Early American Writer: Apache Creation Stories.
The Apache Creation stories are important to learn about in American Literature classes. The Apache tribe is part of the origins of America and therefore their culture is important to every American's life. It is in the nature of humans to wonder about the unknown and search for answers. At the foundation of nearly every culture is a creation myth that explains how the wonders of the earth came to be. These myths have an immense influence on people's frame of reference. It is critical for people to learn of these myths because they can influence the way people think about the world and their place in relation to their surroundings.
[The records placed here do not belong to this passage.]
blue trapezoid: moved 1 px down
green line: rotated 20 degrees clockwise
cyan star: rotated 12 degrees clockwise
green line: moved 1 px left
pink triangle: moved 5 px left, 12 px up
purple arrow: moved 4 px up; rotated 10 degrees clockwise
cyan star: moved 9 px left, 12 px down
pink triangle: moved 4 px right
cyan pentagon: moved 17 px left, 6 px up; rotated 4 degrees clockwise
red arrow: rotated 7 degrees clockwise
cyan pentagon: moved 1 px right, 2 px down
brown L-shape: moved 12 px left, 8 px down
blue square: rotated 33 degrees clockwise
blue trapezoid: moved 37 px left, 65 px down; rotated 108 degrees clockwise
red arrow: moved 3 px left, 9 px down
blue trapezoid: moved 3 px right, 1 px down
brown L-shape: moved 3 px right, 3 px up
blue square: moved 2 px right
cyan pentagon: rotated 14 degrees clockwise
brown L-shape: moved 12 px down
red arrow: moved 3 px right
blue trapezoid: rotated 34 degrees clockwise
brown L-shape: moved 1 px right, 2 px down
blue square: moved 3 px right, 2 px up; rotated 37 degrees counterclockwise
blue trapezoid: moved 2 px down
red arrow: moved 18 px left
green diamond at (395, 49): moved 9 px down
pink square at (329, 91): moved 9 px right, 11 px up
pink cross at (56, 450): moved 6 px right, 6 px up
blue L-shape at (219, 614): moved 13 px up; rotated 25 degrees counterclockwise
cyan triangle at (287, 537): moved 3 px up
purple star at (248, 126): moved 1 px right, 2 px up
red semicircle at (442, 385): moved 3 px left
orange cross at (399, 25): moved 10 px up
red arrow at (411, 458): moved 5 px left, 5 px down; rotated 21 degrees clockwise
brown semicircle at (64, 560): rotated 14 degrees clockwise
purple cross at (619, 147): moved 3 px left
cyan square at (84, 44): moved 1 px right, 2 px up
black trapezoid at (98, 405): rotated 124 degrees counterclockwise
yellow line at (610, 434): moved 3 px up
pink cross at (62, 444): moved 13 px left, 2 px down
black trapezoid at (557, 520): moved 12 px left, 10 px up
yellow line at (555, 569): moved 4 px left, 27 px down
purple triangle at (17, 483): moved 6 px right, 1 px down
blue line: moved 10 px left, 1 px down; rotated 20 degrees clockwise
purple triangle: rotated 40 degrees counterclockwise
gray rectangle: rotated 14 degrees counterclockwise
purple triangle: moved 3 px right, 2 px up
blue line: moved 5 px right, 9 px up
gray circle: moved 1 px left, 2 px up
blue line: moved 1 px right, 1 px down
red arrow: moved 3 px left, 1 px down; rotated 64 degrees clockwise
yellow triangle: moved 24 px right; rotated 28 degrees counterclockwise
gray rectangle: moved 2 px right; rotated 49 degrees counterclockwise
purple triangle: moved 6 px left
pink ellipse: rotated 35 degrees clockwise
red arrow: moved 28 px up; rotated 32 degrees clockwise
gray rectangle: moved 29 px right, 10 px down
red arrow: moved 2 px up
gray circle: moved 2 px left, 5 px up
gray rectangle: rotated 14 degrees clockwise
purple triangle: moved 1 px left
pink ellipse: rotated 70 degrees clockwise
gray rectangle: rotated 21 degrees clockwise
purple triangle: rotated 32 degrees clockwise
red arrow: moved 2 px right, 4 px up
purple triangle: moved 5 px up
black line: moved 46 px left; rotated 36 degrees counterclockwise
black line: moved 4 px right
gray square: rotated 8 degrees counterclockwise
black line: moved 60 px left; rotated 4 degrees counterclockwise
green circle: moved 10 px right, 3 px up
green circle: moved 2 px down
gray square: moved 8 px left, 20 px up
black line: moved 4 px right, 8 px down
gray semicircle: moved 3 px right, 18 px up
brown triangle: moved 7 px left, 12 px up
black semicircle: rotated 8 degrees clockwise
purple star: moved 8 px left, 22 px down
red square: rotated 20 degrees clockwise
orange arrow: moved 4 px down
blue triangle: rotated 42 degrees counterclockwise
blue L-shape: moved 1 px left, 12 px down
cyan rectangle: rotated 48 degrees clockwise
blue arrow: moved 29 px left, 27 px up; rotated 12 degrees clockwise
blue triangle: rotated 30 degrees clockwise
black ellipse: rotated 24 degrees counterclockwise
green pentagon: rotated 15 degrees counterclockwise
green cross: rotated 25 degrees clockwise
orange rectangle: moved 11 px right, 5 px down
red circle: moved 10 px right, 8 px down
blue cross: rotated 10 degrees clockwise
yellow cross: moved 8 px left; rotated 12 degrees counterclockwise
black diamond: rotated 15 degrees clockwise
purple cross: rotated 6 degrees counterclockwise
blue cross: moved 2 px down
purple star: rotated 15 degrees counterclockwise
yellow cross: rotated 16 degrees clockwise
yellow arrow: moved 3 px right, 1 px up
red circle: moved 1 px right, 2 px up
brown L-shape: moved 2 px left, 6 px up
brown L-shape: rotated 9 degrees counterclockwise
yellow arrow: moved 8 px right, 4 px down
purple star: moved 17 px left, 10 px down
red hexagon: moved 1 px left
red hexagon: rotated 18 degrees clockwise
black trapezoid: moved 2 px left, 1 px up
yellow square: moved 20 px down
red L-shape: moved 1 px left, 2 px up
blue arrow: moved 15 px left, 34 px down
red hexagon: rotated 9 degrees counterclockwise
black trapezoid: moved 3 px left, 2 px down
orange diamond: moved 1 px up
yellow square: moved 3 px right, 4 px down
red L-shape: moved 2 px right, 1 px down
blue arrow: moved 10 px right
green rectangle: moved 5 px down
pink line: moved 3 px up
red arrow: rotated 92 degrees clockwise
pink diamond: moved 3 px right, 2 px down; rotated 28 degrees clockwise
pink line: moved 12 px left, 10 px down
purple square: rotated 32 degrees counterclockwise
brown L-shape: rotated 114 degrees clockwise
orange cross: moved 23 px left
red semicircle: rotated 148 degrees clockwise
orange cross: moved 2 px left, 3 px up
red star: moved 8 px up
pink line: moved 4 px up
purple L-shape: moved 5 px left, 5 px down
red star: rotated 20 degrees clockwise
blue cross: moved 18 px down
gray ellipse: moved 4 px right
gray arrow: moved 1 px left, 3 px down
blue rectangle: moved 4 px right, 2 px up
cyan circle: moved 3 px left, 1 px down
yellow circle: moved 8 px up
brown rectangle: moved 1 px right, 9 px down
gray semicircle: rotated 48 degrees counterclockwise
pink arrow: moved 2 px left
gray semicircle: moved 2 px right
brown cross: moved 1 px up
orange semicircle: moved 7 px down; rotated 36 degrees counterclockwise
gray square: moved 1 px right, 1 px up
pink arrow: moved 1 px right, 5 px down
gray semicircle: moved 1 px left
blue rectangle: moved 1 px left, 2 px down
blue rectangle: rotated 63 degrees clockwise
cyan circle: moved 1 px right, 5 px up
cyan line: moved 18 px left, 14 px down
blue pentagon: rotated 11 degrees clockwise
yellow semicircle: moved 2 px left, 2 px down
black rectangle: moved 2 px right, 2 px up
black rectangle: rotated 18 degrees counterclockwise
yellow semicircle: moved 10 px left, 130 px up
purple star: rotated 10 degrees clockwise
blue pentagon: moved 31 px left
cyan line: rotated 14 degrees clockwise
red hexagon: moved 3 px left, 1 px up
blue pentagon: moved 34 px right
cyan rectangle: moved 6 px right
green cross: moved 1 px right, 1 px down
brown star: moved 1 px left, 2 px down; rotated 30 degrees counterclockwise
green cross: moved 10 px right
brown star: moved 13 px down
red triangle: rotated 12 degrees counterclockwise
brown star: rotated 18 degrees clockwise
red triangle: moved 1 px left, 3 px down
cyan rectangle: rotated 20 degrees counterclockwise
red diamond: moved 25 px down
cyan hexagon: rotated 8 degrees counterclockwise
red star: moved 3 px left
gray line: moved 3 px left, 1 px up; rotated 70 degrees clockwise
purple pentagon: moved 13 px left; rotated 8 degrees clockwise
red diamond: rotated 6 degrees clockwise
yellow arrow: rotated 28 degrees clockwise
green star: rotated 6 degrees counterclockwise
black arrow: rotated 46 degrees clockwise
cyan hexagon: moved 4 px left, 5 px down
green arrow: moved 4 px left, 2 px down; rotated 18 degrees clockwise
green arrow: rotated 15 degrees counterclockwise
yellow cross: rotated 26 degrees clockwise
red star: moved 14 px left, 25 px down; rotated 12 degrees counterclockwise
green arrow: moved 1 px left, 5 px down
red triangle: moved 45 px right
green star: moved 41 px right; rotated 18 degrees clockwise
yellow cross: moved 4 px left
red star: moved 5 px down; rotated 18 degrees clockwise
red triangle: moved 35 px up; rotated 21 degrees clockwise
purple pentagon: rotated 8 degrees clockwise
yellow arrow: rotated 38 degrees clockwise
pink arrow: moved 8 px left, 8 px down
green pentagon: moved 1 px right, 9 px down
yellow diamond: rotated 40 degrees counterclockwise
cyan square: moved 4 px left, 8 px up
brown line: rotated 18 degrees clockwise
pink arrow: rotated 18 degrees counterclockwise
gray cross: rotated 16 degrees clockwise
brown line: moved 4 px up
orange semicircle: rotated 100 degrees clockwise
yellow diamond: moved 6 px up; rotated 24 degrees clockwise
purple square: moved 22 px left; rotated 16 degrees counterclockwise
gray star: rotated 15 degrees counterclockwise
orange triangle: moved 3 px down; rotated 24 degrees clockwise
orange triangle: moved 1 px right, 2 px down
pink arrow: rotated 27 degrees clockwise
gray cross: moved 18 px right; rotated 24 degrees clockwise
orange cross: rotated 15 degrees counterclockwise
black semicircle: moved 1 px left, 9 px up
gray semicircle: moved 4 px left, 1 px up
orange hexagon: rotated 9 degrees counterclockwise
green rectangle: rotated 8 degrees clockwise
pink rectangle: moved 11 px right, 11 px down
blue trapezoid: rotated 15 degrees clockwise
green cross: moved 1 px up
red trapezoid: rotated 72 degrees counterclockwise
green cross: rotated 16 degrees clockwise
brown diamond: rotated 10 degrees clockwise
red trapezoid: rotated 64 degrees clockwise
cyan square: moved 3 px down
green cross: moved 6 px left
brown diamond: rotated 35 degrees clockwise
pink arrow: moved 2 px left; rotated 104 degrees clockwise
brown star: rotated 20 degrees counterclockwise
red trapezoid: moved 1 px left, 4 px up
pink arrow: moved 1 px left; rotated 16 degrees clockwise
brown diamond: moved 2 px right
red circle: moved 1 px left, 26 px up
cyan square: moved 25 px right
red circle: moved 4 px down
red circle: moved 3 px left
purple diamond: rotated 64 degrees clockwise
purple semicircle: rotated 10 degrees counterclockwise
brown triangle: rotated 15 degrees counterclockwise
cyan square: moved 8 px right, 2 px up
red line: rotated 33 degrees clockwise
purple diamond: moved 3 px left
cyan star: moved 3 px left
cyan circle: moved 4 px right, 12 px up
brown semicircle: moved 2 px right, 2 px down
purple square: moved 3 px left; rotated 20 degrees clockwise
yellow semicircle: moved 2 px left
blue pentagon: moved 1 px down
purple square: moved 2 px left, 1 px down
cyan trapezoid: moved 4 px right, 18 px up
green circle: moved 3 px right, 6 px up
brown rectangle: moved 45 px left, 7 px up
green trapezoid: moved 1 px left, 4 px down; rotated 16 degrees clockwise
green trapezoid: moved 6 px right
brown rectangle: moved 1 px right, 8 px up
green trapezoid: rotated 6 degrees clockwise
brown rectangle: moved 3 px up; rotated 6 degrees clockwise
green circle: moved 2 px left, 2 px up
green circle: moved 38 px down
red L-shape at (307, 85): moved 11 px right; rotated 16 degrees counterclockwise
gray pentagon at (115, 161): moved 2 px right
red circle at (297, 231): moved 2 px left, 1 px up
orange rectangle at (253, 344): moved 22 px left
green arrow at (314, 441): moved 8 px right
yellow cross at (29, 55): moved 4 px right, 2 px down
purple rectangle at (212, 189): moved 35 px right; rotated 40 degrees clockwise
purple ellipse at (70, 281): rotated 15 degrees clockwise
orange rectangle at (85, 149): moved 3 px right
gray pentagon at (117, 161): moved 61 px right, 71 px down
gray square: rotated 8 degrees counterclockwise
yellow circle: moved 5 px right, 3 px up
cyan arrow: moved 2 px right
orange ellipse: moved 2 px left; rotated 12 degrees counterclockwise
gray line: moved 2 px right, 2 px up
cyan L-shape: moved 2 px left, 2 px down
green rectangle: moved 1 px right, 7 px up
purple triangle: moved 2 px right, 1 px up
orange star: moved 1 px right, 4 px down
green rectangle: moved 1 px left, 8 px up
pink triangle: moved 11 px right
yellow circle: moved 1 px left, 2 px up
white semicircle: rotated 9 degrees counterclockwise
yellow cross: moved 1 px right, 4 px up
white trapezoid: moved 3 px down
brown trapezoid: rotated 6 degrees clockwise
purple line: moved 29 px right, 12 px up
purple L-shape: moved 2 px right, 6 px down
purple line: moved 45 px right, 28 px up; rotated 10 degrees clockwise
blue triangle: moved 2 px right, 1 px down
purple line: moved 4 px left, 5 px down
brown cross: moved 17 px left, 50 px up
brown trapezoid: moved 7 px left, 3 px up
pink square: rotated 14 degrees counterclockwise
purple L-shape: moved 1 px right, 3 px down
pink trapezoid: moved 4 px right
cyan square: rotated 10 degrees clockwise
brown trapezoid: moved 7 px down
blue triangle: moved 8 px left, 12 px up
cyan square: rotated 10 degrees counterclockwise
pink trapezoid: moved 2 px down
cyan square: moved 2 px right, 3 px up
In the beginning, there was nothing, only darkness. Suddenly a small man appeared and he created four other gods, and together they created the earth. They soon found out from a hummingbird that the west side of the earth was covered in water and that there will be a mighty flood. The first woman, White Painted Woman, was the only one who survived the great Flood by floating in an abalone shell. For this she is also called, White Shell Woman. On a mountain, she was impregnated by the sun, and gave birth of a son, Killer of Enemies. His role was to hunt for food, but every time he killed an animal, the Owl Man Giant would swoop down and steal the bounty. He and his sister grew hungrier and hungrier until one day, Creator formed a thunderstorm. From the rain, White Painted Woman became impregnated and gave birth to Son of Water. The child grew to be a strong warrior and slew Owl Man Giant in a ferocious fight. These three together helped from the present world. White Painted Woman taught her children, with the help of the Mountain Spirits, how to cure illnesses, how to govern themselves, and how to live in harmony with the animals and plants. But in these earliest days, the people were cold and hungry until Coyote, the trickster, took fire from where it had been made and spread it all around the world.